Searches a document for hash tags. Supports multiple natural languages. Works in various contexts.
This package uses a non-regex approach and supports both halfwidth and fullwidth alphanumeric characters as well as various writing systems.
pip install ht-getter
def get_hash_tags(source, mode = “strings”)
source -> The source text to be searched. Must be passed as a str type.
mode -> Specifies the mode of the results. The default value is “strings”
mode = “strings” -> The results are returned as a list of strings
mode = “indices” -> The results are returned as a list of lists of the start and end indices of the hash tags.

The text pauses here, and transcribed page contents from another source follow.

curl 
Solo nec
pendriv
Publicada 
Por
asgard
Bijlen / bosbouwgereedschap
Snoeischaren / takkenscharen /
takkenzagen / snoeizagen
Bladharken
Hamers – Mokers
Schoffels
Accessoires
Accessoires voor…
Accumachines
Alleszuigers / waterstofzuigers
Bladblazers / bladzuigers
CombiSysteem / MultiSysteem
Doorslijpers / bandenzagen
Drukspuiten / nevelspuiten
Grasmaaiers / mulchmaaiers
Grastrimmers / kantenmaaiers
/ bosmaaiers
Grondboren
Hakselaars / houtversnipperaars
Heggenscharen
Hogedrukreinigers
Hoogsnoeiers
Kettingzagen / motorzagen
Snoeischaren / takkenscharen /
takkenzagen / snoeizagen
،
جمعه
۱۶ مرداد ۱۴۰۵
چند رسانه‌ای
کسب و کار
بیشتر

from ht_getter.getter import get_hash_tags source_text = '''This simple package helps find you find #hash_tags in various types of #documents#. It also works with other languages like #日本語 or #한국어. It supports #ｆｕｌｌｗｉｄｔｈ #alpha-numeric characters. You can get a #list of the #hash_tags or a list of their #indices in the #####source_text." ''' hash_tags = get_hash_tags(source_text) hash_tag_indices = get_hash_tags(source_text, mode = "indices") print(hash_tags) print(hash_tag_indices)
Things to Keep in Mind:
- This package can be used in various contexts. (Social media, news articles, etc.)
- This package looks for substrings that have the structure of a hash tag but does not check that the substring is a valid hash tag on any platform.